§ **Aim of the exercise**:
Your job is to set down the stretch of entries that opens with the line containing "55 377 7688" and closes with the line containing "376 313 4.06". Keep both end lines, copy each exactly, and add nothing.

§ **Excerpted records**:
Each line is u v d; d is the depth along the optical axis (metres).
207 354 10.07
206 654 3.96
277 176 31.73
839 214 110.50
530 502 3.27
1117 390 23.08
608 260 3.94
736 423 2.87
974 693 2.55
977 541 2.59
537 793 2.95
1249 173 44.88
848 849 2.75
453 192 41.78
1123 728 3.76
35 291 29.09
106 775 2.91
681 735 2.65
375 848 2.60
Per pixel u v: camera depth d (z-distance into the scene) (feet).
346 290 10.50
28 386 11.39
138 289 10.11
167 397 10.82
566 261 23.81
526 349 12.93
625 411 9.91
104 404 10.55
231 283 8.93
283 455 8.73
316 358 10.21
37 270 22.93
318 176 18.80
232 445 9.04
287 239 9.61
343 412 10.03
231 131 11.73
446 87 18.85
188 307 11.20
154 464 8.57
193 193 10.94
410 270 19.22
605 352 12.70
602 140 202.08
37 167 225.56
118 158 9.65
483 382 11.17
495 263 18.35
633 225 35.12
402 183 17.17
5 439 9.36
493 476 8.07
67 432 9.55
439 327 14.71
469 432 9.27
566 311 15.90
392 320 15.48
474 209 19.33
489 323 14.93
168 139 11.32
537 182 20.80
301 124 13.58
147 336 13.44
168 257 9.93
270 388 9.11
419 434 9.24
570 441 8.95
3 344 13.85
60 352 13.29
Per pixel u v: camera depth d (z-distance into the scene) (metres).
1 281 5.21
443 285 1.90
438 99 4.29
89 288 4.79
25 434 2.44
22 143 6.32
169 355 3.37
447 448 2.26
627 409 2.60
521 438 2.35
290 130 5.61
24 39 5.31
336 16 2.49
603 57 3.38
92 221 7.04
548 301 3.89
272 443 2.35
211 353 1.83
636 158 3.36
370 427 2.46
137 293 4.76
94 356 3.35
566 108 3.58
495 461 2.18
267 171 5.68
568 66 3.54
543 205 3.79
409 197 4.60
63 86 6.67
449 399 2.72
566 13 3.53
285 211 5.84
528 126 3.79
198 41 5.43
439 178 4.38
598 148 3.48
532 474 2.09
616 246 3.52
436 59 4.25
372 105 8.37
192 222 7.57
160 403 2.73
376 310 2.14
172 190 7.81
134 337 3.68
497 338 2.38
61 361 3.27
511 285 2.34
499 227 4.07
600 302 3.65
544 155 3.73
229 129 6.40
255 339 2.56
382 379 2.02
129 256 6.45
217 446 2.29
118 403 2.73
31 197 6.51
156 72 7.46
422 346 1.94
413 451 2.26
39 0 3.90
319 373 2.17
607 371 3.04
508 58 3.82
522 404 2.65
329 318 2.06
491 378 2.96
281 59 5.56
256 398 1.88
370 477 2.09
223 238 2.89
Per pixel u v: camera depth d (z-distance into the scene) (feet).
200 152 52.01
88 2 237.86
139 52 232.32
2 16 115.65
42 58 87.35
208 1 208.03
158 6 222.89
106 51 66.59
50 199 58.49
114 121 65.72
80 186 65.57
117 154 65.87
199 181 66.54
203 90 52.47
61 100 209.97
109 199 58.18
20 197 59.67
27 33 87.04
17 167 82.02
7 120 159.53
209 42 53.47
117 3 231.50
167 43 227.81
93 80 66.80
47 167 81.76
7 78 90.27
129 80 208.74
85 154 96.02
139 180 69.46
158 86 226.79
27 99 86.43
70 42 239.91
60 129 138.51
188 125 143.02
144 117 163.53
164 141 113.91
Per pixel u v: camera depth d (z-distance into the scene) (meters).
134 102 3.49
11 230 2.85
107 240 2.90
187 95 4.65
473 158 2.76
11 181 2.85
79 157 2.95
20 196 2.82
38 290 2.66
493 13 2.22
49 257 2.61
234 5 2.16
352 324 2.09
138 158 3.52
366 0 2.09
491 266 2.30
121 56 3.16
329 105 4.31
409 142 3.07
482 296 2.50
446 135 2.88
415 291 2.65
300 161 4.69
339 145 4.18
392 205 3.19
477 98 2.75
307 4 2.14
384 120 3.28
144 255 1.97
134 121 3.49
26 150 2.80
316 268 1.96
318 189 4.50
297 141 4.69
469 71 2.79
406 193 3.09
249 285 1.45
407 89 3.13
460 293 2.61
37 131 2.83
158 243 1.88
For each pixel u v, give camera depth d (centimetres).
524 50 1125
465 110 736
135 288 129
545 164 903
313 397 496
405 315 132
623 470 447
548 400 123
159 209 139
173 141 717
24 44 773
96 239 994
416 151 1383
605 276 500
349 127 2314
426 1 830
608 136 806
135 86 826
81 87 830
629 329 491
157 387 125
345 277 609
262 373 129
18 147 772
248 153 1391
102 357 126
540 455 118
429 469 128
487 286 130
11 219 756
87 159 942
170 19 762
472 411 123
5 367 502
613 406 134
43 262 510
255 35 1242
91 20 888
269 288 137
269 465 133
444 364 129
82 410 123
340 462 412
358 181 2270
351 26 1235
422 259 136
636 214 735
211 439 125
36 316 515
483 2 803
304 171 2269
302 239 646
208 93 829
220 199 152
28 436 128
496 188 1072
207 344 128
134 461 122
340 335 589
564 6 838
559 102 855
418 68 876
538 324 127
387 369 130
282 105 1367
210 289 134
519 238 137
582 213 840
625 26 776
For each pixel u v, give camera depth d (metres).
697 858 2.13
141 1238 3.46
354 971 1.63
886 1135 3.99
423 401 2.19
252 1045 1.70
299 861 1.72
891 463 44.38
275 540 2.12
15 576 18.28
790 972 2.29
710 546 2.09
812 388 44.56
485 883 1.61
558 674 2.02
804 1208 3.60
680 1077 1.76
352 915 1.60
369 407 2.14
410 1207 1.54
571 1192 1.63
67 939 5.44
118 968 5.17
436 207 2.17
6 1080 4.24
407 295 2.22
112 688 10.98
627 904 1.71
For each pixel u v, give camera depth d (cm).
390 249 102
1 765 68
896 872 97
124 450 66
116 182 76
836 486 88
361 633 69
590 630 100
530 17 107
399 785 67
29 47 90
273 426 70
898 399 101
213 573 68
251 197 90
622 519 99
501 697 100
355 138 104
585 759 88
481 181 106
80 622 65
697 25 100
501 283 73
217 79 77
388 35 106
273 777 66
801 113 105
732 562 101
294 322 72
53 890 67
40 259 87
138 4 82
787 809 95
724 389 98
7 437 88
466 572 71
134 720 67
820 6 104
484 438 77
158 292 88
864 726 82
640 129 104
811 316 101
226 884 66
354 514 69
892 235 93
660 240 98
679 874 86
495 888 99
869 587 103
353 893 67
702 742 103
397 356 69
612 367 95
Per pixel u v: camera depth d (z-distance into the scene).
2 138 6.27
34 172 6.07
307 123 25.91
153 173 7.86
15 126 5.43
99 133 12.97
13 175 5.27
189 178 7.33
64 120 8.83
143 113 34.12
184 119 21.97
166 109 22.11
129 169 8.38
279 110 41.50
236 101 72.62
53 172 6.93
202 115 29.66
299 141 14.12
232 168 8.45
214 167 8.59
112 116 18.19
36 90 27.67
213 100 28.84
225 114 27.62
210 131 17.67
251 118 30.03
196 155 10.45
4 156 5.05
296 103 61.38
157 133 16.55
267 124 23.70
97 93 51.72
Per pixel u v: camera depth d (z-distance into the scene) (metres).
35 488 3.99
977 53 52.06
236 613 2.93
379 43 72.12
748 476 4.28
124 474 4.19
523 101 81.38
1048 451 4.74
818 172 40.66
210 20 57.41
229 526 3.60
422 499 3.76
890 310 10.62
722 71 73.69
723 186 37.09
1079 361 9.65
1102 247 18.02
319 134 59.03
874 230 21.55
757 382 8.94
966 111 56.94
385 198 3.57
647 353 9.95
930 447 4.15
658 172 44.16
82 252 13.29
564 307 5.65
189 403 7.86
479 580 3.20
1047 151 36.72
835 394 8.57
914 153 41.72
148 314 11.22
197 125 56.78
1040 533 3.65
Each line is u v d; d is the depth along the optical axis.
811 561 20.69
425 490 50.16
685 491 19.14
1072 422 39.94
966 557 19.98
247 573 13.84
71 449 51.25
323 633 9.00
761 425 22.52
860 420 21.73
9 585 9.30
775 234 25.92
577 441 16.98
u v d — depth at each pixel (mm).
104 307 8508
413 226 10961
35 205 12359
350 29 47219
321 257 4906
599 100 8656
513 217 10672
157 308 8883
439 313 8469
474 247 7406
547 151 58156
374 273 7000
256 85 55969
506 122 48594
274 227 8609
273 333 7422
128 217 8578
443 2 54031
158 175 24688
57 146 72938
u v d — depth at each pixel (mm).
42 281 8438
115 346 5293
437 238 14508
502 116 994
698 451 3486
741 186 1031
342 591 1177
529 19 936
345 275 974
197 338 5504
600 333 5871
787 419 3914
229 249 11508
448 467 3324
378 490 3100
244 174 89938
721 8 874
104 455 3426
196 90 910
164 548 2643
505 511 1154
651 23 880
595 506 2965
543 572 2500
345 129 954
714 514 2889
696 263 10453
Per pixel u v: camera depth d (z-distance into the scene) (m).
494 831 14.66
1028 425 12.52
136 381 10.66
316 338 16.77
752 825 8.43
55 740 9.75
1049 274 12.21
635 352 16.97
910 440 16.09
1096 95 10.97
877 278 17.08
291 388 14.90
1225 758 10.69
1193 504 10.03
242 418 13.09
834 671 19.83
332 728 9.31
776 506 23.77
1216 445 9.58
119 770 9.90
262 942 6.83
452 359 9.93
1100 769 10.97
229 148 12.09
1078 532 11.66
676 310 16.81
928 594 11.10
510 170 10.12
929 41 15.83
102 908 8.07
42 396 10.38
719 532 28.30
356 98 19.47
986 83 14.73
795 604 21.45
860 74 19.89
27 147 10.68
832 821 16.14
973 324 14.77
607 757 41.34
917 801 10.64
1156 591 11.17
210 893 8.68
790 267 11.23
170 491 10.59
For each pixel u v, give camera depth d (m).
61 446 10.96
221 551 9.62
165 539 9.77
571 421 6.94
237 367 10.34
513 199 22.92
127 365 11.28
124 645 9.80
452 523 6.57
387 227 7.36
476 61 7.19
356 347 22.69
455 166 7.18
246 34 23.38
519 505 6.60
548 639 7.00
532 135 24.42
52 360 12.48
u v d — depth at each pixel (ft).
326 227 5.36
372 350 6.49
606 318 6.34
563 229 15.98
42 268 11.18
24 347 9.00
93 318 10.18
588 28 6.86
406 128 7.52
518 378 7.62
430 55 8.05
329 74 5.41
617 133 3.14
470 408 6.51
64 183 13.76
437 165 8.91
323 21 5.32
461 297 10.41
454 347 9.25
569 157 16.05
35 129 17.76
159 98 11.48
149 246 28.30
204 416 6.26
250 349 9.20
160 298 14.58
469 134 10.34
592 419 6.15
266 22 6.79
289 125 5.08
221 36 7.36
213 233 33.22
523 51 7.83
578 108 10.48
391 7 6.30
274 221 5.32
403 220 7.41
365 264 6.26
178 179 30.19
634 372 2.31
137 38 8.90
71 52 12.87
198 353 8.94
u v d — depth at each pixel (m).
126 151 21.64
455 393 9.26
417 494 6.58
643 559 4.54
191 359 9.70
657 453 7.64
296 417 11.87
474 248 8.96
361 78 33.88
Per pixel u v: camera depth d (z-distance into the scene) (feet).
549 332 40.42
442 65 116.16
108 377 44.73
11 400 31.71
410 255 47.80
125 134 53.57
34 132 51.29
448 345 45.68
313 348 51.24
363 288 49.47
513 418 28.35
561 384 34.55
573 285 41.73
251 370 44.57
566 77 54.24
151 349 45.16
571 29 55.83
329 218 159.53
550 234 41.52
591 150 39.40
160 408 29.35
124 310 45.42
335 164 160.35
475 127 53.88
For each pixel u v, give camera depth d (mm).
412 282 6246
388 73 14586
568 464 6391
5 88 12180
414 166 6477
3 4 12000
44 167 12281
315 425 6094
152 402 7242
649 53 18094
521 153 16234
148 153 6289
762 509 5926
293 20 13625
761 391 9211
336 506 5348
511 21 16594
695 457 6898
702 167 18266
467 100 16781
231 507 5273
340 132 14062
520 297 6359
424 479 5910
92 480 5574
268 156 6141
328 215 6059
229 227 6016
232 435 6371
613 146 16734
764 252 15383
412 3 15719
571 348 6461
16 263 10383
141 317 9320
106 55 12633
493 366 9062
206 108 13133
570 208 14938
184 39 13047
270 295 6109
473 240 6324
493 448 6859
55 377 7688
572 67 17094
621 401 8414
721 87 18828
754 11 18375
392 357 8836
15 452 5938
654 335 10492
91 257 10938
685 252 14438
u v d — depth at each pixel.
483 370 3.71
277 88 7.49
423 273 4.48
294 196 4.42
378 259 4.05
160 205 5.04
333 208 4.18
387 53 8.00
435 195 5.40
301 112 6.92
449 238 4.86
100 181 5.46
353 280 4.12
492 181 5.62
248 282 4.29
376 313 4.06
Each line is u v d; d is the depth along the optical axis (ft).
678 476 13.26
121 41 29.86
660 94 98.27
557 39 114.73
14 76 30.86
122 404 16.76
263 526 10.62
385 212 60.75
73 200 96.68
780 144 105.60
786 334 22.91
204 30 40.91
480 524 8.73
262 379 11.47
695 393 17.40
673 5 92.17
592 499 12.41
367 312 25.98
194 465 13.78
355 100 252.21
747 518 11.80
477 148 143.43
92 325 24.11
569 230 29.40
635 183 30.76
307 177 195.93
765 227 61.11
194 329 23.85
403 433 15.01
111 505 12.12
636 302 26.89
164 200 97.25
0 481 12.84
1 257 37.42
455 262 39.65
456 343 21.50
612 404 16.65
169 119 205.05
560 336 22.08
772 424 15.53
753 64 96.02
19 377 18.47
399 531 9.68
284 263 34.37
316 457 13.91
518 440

§ **Exercise solution**:
55 377 7688
572 67 17094
621 401 8414
721 87 18828
754 11 18375
392 357 8836
15 452 5938
654 335 10492
91 257 10938
685 252 14438
u v d — depth at each pixel.
483 370 3.71
277 88 7.49
423 273 4.48
294 196 4.42
378 259 4.05
160 205 5.04
333 208 4.18
387 53 8.00
435 195 5.40
301 112 6.92
449 238 4.86
100 181 5.46
353 280 4.12
492 181 5.62
248 282 4.29
376 313 4.06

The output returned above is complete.